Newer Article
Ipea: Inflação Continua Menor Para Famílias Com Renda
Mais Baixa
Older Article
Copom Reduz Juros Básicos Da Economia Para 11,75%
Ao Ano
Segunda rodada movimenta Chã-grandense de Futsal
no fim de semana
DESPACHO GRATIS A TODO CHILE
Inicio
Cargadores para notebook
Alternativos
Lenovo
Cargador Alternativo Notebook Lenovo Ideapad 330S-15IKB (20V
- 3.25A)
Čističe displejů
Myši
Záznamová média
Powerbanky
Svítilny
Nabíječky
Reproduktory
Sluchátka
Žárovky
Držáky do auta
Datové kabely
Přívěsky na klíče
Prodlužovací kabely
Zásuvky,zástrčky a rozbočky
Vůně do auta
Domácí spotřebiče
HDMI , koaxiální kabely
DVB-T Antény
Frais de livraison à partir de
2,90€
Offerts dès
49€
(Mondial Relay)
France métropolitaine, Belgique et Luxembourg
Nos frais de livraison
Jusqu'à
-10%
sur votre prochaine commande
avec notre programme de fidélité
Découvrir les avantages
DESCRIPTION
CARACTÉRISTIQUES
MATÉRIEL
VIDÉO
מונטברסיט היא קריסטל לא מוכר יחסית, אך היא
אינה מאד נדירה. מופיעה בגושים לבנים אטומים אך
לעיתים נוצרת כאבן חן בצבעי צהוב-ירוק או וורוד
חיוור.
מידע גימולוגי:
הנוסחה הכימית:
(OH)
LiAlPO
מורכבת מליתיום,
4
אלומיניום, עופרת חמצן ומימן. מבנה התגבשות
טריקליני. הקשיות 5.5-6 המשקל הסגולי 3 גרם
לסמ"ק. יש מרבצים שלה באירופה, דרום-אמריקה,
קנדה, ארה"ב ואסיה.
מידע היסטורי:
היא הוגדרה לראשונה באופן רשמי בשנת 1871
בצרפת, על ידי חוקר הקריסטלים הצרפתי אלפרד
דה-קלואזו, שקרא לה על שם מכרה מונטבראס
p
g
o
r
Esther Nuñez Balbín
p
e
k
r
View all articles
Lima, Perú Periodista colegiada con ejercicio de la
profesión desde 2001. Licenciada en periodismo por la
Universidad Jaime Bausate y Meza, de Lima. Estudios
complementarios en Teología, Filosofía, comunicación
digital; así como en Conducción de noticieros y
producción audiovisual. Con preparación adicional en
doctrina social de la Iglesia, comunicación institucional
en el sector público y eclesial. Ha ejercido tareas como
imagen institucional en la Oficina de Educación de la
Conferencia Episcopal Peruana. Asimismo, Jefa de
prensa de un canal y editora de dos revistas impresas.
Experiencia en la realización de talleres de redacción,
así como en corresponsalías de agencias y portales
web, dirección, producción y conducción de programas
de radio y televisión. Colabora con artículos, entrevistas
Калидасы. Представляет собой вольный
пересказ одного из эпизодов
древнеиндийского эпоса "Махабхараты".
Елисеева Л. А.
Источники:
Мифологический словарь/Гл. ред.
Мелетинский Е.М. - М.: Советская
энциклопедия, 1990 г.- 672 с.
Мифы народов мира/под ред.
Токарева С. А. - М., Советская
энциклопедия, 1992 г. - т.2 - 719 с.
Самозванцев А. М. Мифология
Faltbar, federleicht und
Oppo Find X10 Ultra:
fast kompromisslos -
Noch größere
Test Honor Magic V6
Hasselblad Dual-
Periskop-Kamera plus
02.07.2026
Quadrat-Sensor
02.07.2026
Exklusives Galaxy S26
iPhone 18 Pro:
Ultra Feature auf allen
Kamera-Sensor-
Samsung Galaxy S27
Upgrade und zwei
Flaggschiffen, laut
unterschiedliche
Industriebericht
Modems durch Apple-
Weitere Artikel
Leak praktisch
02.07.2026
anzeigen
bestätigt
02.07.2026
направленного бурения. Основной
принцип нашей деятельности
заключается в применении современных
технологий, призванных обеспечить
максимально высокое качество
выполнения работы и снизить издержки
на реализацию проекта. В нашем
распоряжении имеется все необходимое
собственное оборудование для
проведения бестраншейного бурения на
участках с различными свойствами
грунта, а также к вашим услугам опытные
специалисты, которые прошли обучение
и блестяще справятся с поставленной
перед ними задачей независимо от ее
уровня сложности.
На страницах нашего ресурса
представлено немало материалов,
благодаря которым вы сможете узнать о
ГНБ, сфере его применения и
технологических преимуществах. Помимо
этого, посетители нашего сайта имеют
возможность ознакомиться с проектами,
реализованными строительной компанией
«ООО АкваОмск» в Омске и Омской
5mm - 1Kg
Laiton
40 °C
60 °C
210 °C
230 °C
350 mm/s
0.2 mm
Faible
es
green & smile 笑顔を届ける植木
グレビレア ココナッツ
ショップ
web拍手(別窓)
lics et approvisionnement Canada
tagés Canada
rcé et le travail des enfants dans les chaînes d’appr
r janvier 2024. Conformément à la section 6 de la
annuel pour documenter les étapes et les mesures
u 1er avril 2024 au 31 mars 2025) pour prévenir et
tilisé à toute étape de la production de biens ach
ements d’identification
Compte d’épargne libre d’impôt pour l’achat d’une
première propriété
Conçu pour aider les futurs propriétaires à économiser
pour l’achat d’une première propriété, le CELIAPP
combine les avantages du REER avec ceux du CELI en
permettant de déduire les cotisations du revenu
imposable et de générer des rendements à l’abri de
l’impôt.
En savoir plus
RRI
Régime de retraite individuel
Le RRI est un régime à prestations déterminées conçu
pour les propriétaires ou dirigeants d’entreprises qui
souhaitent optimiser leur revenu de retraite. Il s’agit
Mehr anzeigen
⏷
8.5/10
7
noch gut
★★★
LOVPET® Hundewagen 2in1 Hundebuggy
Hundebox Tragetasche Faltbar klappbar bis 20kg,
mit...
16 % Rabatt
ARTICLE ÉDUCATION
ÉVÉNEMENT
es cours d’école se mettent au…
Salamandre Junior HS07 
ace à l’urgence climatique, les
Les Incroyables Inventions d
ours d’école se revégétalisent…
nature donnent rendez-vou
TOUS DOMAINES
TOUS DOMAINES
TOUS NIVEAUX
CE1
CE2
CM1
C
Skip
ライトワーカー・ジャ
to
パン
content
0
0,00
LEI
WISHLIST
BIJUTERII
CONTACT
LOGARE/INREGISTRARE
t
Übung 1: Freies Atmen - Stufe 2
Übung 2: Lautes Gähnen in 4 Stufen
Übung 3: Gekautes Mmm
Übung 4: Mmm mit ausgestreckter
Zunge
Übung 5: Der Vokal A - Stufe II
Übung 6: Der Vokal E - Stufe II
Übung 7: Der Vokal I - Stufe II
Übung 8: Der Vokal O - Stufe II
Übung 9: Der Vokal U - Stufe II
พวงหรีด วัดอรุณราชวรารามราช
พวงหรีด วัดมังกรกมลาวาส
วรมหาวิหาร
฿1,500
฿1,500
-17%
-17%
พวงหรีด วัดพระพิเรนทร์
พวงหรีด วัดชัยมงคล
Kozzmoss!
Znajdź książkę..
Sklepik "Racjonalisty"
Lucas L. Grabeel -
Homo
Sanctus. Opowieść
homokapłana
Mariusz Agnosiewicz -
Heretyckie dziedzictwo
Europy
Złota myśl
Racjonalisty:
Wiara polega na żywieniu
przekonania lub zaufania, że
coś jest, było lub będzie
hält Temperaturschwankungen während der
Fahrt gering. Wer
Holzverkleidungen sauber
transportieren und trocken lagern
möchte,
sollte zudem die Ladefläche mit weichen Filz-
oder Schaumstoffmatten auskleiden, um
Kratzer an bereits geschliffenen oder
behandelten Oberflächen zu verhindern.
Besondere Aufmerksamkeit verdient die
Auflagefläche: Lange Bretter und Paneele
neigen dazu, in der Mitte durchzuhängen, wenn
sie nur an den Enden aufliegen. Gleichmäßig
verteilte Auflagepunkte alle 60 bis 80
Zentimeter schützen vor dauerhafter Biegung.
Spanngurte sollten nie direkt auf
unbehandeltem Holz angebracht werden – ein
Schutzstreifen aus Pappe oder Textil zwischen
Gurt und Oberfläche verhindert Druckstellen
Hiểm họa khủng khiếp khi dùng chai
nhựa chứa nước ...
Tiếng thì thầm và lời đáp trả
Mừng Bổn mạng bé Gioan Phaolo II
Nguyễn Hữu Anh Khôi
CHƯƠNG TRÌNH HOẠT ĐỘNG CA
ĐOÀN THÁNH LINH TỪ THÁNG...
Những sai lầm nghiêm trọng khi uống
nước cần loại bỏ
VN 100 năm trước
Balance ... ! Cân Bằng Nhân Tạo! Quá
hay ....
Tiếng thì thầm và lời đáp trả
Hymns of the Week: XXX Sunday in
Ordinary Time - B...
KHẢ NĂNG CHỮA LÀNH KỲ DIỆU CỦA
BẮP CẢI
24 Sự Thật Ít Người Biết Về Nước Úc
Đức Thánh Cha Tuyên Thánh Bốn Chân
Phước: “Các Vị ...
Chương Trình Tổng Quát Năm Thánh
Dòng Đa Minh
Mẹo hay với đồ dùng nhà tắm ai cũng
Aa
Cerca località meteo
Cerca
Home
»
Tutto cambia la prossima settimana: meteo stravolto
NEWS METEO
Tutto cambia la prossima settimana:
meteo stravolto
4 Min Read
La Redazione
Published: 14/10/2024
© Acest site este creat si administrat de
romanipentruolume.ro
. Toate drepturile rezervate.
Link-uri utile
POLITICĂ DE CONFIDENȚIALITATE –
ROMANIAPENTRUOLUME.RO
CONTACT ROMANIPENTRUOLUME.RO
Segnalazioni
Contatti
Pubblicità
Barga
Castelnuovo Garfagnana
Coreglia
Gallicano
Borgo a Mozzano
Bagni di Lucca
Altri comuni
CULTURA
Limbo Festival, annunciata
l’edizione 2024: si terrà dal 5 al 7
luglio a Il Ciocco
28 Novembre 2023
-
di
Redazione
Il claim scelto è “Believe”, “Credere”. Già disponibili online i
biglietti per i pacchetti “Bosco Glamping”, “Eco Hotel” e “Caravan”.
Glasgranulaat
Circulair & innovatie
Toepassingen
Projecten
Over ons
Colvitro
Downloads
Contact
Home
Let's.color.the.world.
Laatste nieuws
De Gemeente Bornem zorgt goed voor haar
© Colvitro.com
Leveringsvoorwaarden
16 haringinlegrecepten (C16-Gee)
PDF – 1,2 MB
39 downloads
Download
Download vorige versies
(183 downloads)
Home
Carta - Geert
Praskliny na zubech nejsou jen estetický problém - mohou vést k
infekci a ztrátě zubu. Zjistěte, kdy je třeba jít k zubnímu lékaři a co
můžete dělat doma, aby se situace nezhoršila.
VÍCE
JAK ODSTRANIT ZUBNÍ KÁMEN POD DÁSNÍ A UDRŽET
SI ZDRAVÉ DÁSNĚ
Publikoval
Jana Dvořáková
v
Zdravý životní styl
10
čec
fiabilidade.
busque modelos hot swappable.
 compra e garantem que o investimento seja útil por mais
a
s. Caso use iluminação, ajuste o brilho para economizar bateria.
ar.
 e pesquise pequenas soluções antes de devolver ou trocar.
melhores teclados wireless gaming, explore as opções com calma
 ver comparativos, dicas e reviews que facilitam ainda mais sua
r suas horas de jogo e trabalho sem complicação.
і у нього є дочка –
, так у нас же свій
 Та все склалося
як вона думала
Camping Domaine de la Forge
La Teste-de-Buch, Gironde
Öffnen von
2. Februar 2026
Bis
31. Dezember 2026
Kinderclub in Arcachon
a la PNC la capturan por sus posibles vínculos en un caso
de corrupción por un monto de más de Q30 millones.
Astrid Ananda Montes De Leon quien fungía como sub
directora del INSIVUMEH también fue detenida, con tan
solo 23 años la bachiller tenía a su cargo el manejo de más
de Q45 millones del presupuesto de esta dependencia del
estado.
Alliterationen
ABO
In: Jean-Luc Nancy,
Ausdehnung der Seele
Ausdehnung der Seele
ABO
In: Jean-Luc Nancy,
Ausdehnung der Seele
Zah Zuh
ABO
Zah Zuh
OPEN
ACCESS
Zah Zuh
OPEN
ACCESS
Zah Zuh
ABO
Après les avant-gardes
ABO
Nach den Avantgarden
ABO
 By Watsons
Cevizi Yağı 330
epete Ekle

+ + + +

TRY IT
Rewrite everything from the start of the entries above down through the line containing "DVB-T Antény", replacing "Newer Article" with "Next Article" and leaving all else unchanged.

RESPONSE TO THE TASK
Next Article
Ipea: Inflação Continua Menor Para Famílias Com Renda
Mais Baixa
Older Article
Copom Reduz Juros Básicos Da Economia Para 11,75%
Ao Ano
Segunda rodada movimenta Chã-grandense de Futsal
no fim de semana
DESPACHO GRATIS A TODO CHILE
Inicio
Cargadores para notebook
Alternativos
Lenovo
Cargador Alternativo Notebook Lenovo Ideapad 330S-15IKB (20V
- 3.25A)
Čističe displejů
Myši
Záznamová média
Powerbanky
Svítilny
Nabíječky
Reproduktory
Sluchátka
Žárovky
Držáky do auta
Datové kabely
Přívěsky na klíče
Prodlužovací kabely
Zásuvky,zástrčky a rozbočky
Vůně do auta
Domácí spotřebiče
HDMI , koaxiální kabely
DVB-T Antény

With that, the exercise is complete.